Friday, March 15, 2013

Gertude (for Gertrude)

Knock knock. Who's there? Panther. Panther who? Panther no panth, I'm going thwimming! This was one of my nieces' and nephews' favorite knock-knock jokes when they were little, and we still reprise it from time to time while on summer vacation. Young boys are generally taught never to "hit a girl" and for a long time girls were taught never to "beat" a boy. But some of them apparently didn't get the memo. (I guess you could say those girls had 'tude.) A recent book display at the New York State Library entitled "Women Make History" tells us that Gertrude Ederle "was not just the first woman to swim the English Channel ... her time of 14 hours and 39 minutes was faster than the five men who swam it before her." Unfortunately for the exhibit, although happily for us, the text contains a typo in the champion's name: Gertude, rather than Gertrude. This one turns up 18 times in OhioLINK and 278 times in WorldCat, and it has also been blogged about here before. Gertrude Ederle was born in New York City on October 23, 1905, to German immigrant parents; clearly of hearty stock and a headstrong bent, she lived to the ripe old age of ninety-eight.

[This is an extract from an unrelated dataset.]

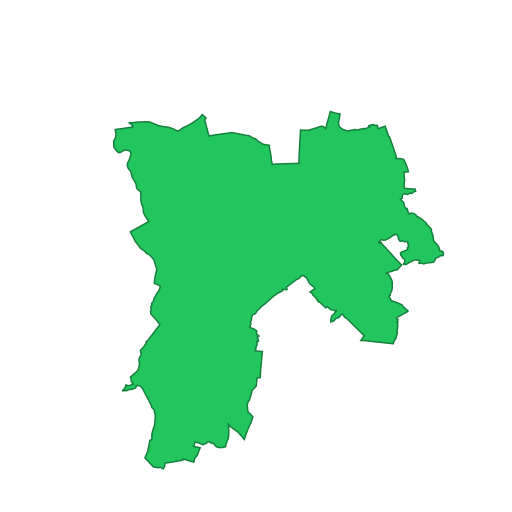 the district of Benesat, Salaj, Romania, rotated 249°
{"feature_id": "2599482B99143451479109", "entity_name": "Benesat", "entity_type": "district", "adm_level": 2, "iso_a3": "ROU", "parent_name": "Romania", "parent_adm1": "Salaj", "projection": "mercator", "projection_center": [23.261, 47.406], "detail": "fine", "context": "isolated", "style": "filled", "palette": "green", "viewbox_px": 512, "rotation_deg": 249, "n_neighbors": 0, "source": "geoboundaries", "source_scale": "gbopen_adm2", "svg_char_len": 6107}
<svg xmlns="http://www.w3.org/2000/svg" viewBox="0 0 512 512"><g transform="rotate(249 256 256)"><path d="M150.2,378.3L156.1,375.2L158.1,374.8L162.5,370.4L165.8,366.3L170.7,365.9L171.5,367.5L172.2,367.4L174.8,370.1L176.9,371.6L183.0,373.9L184.5,374.1L190.4,373.5L192.0,372.9L193.2,371.6L193.5,373.6L193.1,376.2L193.0,380.7L192.5,382.9L195.4,388.8L202.4,385.6L211.6,382.2L215.1,380.6L216.4,380.3L222.6,377.7L223.8,377.7L224.0,377.6L223.7,376.6L223.7,375.7L225.1,375.6L225.3,376.6L226.5,378.7L226.1,379.4L225.2,380.4L224.5,382.5L224.9,386.4L225.5,389.2L225.8,390.1L226.5,390.7L226.5,391.6L226.1,391.6L226.2,394.0L226.0,394.7L224.1,395.7L221.3,395.2L218.4,395.6L217.8,396.4L217.8,398.4L216.5,399.3L215.6,400.8L215.6,401.7L214.7,402.6L210.2,401.8L209.9,401.7L209.9,401.1L209.4,400.2L207.8,400.0L208.0,399.5L207.4,399.0L207.7,396.8L207.4,394.7L207.7,393.6L206.9,391.9L205.0,391.5L201.3,392.5L199.5,393.5L198.4,393.5L196.4,392.1L195.7,390.8L195.2,390.8L195.3,391.9L194.4,392.6L194.3,393.0L194.6,395.0L195.1,396.7L195.1,399.0L195.6,402.4L193.4,407.0L193.1,407.3L192.2,406.8L191.1,405.5L190.8,405.5L190.7,406.1L190.4,406.2L190.4,407.8L188.6,409.5L188.1,413.7L186.6,419.2L187.0,420.4L187.9,421.5L189.6,422.9L189.4,424.3L190.0,427.7L189.9,430.0L189.4,430.3L189.4,430.9L191.3,431.9L192.8,432.0L193.6,431.7L194.3,430.9L194.5,429.9L195.3,429.4L197.1,429.9L200.4,429.7L206.5,427.2L210.7,428.4L216.6,428.7L218.1,429.4L224.4,426.8L225.8,426.7L231.5,423.6L235.8,420.2L237.5,419.9L239.0,418.5L240.5,416.4L240.3,414.2L240.7,413.9L243.6,413.8L245.9,414.1L246.5,413.9L246.7,413.1L247.6,412.6L249.0,412.4L252.9,413.0L257.3,411.2L257.3,412.5L257.7,413.3L259.6,414.0L260.8,415.2L261.0,415.9L260.9,417.6L260.1,417.9L259.2,419.2L259.2,420.3L259.7,421.8L259.2,422.2L258.6,424.3L259.5,426.3L259.1,428.2L261.4,428.6L266.1,418.5L270.3,420.2L274.0,422.1L277.8,423.0L281.3,424.4L280.0,428.4L282.3,428.8L288.5,428.9L293.5,428.4L294.4,426.5L295.6,425.2L295.7,423.2L296.2,422.4L297.0,421.9L297.2,422.4L303.8,422.9L317.0,423.3L319.6,423.3L320.0,422.8L330.9,423.1L331.1,415.6L334.4,416.1L335.1,414.3L336.7,412.6L337.3,408.5L337.2,407.9L335.7,408.3L335.7,402.7L336.4,402.4L337.6,394.5L338.5,394.2L339.9,386.1L340.6,385.0L341.2,384.8L342.7,382.8L344.3,381.5L347.3,380.1L348.0,380.1L351.0,380.9L358.4,385.4L361.0,381.2L364.2,377.2L349.9,366.6L352.6,365.4L353.6,364.0L354.0,361.2L353.9,359.5L354.6,350.0L357.1,343.6L357.7,342.7L334.9,332.5L327.7,329.5L327.0,329.6L335.0,306.7L335.5,304.1L340.2,304.7L343.8,305.8L353.7,307.7L354.3,308.2L354.7,308.0L356.9,304.0L358.4,302.1L362.8,298.9L365.7,297.6L366.2,296.6L369.7,293.3L370.5,293.1L372.5,289.5L378.6,279.8L379.9,277.6L383.9,260.4L384.9,255.1L401.5,256.9L402.8,258.8L407.3,256.5L405.3,252.8L404.6,250.8L403.3,245.5L402.3,239.4L401.8,233.2L400.7,229.7L400.8,228.5L401.0,227.6L402.2,226.0L403.8,224.9L407.8,220.3L409.2,217.2L412.8,211.5L419.0,205.1L419.7,203.9L423.2,194.5L425.0,187.3L426.1,184.9L423.4,187.1L420.5,187.3L424.5,169.9L420.4,169.0L417.5,167.9L414.3,164.3L408.6,162.3L403.9,163.6L401.8,164.7L401.4,165.9L401.3,167.0L402.0,170.7L401.9,171.7L400.3,174.7L399.1,175.6L397.7,176.1L396.4,175.9L395.1,175.1L390.4,171.4L388.9,169.4L386.7,168.3L383.6,168.1L379.5,169.4L374.8,168.6L366.1,169.8L363.0,169.0L360.8,169.2L357.7,171.1L356.0,171.0L349.4,168.5L345.6,167.8L341.7,167.9L336.9,166.5L333.1,166.8L326.6,168.2L323.6,147.3L312.2,148.7L308.1,150.1L304.9,150.7L300.3,153.8L297.5,154.8L295.4,156.9L290.1,159.0L288.4,159.3L279.1,158.6L271.1,153.3L267.1,151.3L266.4,151.7L264.3,154.2L261.8,155.8L258.9,153.4L257.1,150.7L252.6,145.4L250.4,143.9L249.2,141.6L247.3,141.1L246.2,139.5L244.4,139.2L242.7,138.5L242.2,137.7L239.8,137.0L232.5,139.9L226.4,141.7L215.6,124.1L215.5,122.8L214.2,122.5L210.8,117.7L209.3,114.2L204.8,113.5L203.2,111.1L201.4,109.6L196.9,108.5L193.2,106.2L191.3,104.3L187.9,95.2L186.9,95.5L183.4,94.6L180.5,95.6L180.4,92.0L180.8,89.9L181.5,89.0L182.3,88.6L179.3,85.8L178.4,83.4L178.0,83.2L176.6,87.1L176.8,89.5L176.0,92.4L176.0,96.5L177.9,97.9L176.2,101.4L172.4,102.6L154.4,104.7L151.7,104.5L149.3,105.7L143.0,104.8L135.0,101.0L127.8,95.4L121.8,92.8L122.1,91.1L112.0,84.5L107.4,80.0L96.1,84.5L94.9,86.0L93.2,89.4L92.9,91.3L90.5,93.0L91.8,94.8L92.9,95.7L95.3,96.7L93.5,104.4L91.7,114.6L92.8,115.2L88.4,120.6L85.9,124.1L88.8,125.8L90.8,129.5L97.0,135.1L100.6,129.6L104.2,132.6L102.6,134.7L98.8,139.0L99.0,139.9L98.9,142.7L99.8,143.8L99.8,144.5L99.3,145.8L98.1,146.4L95.9,149.4L92.4,150.4L91.2,151.7L89.9,153.8L89.2,156.3L88.8,159.2L91.3,160.7L95.6,164.6L97.8,165.9L101.4,167.6L108.8,170.0L105.8,171.0L97.8,176.2L88.9,179.4L93.6,183.1L100.4,189.5L101.8,191.3L106.8,195.3L107.2,195.4L113.7,192.7L118.3,194.0L119.4,194.0L122.3,196.0L123.8,198.2L127.7,201.3L131.2,203.6L132.1,204.6L134.6,209.7L141.8,213.3L140.9,216.4L147.5,219.3L164.5,227.7L167.6,221.4L171.2,223.6L172.8,225.2L175.9,226.1L176.0,226.6L175.3,227.4L175.6,227.8L178.3,228.2L178.9,227.8L179.6,228.1L180.0,228.6L180.0,229.8L180.2,230.0L181.3,229.8L181.9,228.6L182.3,228.5L184.2,228.9L185.1,229.6L186.0,229.8L188.4,228.1L191.5,224.6L194.7,227.0L196.7,227.4L197.8,228.7L201.5,230.8L202.2,231.8L202.5,234.9L204.2,237.1L207.0,243.3L208.2,247.5L212.1,257.7L213.3,262.4L214.1,268.6L215.0,268.5L215.4,269.5L213.8,271.8L213.7,273.1L215.8,273.0L216.6,275.1L219.5,285.4L219.6,287.9L219.9,288.9L220.9,290.6L221.1,292.4L220.9,292.8L220.5,293.5L218.8,294.3L218.5,295.0L213.9,295.9L212.4,295.8L209.8,296.8L206.4,298.9L204.3,299.1L203.1,293.6L200.6,295.1L198.9,295.2L195.9,296.8L190.6,297.9L189.5,299.3L182.7,302.4L183.1,304.6L180.4,305.8L178.8,306.8L178.1,308.4L177.2,309.2L176.3,311.5L175.9,311.5L175.4,310.1L174.1,308.2L172.9,305.4L172.2,304.7L170.0,303.2L167.6,302.2L167.8,303.2L167.4,304.2L167.6,305.8L168.9,308.0L169.1,309.3L168.8,310.1L169.0,311.8L170.6,314.1L170.8,316.0L168.3,316.5L166.4,317.2L165.6,318.1L164.0,318.9L142.9,328.4L139.5,323.6L138.2,326.8L124.9,352.7L127.3,354.7L128.9,357.1L132.3,359.5L132.8,359.5L133.6,360.5L136.2,361.1L137.3,362.0L140.5,363.5L142.6,364.2L143.5,363.6L144.3,364.6L143.8,364.8L145.9,365.8L146.1,365.1L148.0,364.9L149.8,377.7L150.2,378.3Z" fill="#22c55e" stroke="#15803d" stroke-width="1.5"/></g></svg>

Though women's fashions had become much less restrictive by the early twentieth century, "Trudy" was forced to battle the constraints of low expectations, as well as some lingering biases concerning female attire. When she joined the U.S. women's swim team at the VIIIth Olympiad in Paris in 1924, it was only the second time that American women had been permitted, according to the New York Times, to "take part in any [Olympic] activity in which they could not wear long skirts." But pants or no pants, boy, could that girl go swimming!

(Gertrude Ederle, American competitive swimmer, from Wikimedia Commons.)